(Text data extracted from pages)
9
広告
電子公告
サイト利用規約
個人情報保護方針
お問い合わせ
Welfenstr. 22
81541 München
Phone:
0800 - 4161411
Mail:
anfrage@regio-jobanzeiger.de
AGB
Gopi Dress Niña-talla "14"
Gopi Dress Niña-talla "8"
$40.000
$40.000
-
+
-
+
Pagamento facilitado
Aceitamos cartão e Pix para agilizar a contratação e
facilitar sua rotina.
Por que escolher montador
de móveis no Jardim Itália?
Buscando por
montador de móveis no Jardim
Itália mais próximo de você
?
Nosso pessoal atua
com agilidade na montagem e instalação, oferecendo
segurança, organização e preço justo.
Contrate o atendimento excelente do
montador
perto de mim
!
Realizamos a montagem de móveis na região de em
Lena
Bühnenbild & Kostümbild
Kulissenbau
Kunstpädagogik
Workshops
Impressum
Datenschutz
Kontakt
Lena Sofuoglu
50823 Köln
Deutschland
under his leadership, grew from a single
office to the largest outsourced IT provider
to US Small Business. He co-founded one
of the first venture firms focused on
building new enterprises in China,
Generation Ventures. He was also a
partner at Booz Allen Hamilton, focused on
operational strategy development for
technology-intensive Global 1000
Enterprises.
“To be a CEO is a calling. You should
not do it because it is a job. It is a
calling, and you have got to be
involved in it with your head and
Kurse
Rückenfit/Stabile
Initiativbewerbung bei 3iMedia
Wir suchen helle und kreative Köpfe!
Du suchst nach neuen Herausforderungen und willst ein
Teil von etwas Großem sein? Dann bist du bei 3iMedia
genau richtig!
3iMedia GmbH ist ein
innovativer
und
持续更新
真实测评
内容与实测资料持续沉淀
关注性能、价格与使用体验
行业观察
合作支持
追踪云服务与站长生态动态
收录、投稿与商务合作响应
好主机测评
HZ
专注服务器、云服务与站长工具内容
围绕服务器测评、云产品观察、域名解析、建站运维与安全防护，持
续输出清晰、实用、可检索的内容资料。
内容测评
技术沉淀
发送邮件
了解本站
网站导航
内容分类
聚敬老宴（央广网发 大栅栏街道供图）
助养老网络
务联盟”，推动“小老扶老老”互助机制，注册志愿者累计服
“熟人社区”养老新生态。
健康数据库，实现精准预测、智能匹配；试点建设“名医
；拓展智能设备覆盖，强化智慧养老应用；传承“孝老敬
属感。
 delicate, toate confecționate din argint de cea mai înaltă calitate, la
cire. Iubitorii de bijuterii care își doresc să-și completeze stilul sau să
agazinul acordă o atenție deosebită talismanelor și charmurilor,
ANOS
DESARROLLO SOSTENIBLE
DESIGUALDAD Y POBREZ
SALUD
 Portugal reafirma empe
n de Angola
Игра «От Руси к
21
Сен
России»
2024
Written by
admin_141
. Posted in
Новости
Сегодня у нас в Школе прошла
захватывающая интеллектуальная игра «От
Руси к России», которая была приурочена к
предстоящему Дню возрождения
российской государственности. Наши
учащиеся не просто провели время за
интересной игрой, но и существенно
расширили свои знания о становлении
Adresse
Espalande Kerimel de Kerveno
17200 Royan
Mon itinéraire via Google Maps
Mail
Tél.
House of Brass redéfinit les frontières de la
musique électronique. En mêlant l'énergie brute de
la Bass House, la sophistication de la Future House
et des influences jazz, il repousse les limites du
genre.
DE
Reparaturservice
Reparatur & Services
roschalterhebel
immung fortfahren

▸ WORK REQUIRED
Output every line in the records above in its original order, keeping each character unchanged.

▸ ANSWER BELOW
9
広告
電子公告
サイト利用規約
個人情報保護方針
お問い合わせ
Welfenstr. 22
81541 München
Phone:
0800 - 4161411
Mail:
anfrage@regio-jobanzeiger.de
AGB
Gopi Dress Niña-talla "14"
Gopi Dress Niña-talla "8"
$40.000
$40.000
-
+
-
+
Pagamento facilitado
Aceitamos cartão e Pix para agilizar a contratação e
facilitar sua rotina.
Por que escolher montador
de móveis no Jardim Itália?
Buscando por
montador de móveis no Jardim
Itália mais próximo de você
?
Nosso pessoal atua
com agilidade na montagem e instalação, oferecendo
segurança, organização e preço justo.
Contrate o atendimento excelente do
montador
perto de mim
!
Realizamos a montagem de móveis na região de em
Lena
Bühnenbild & Kostümbild
Kulissenbau
Kunstpädagogik
Workshops
Impressum
Datenschutz
Kontakt
Lena Sofuoglu
50823 Köln
Deutschland
under his leadership, grew from a single
office to the largest outsourced IT provider
to US Small Business. He co-founded one
of the first venture firms focused on
building new enterprises in China,
Generation Ventures. He was also a
partner at Booz Allen Hamilton, focused on
operational strategy development for
technology-intensive Global 1000
Enterprises.
“To be a CEO is a calling. You should
not do it because it is a job. It is a
calling, and you have got to be
involved in it with your head and
Kurse
Rückenfit/Stabile
Initiativbewerbung bei 3iMedia
Wir suchen helle und kreative Köpfe!
Du suchst nach neuen Herausforderungen und willst ein
Teil von etwas Großem sein? Dann bist du bei 3iMedia
genau richtig!
3iMedia GmbH ist ein
innovativer
und
持续更新
真实测评
内容与实测资料持续沉淀
关注性能、价格与使用体验
行业观察
合作支持
追踪云服务与站长生态动态
收录、投稿与商务合作响应
好主机测评
HZ
专注服务器、云服务与站长工具内容
围绕服务器测评、云产品观察、域名解析、建站运维与安全防护，持
续输出清晰、实用、可检索的内容资料。
内容测评
技术沉淀
发送邮件
了解本站
网站导航
内容分类
聚敬老宴（央广网发 大栅栏街道供图）
助养老网络
务联盟”，推动“小老扶老老”互助机制，注册志愿者累计服
“熟人社区”养老新生态。
健康数据库，实现精准预测、智能匹配；试点建设“名医
；拓展智能设备覆盖，强化智慧养老应用；传承“孝老敬
属感。
 delicate, toate confecționate din argint de cea mai înaltă calitate, la
cire. Iubitorii de bijuterii care își doresc să-și completeze stilul sau să
agazinul acordă o atenție deosebită talismanelor și charmurilor,
ANOS
DESARROLLO SOSTENIBLE
DESIGUALDAD Y POBREZ
SALUD
 Portugal reafirma empe
n de Angola
Игра «От Руси к
21
Сен
России»
2024
Written by
admin_141
. Posted in
Новости
Сегодня у нас в Школе прошла
захватывающая интеллектуальная игра «От
Руси к России», которая была приурочена к
предстоящему Дню возрождения
российской государственности. Наши
учащиеся не просто провели время за
интересной игрой, но и существенно
расширили свои знания о становлении
Adresse
Espalande Kerimel de Kerveno
17200 Royan
Mon itinéraire via Google Maps
Mail
Tél.
House of Brass redéfinit les frontières de la
musique électronique. En mêlant l'énergie brute de
la Bass House, la sophistication de la Future House
et des influences jazz, il repousse les limites du
genre.
DE
Reparaturservice
Reparatur & Services
roschalterhebel
immung fortfahren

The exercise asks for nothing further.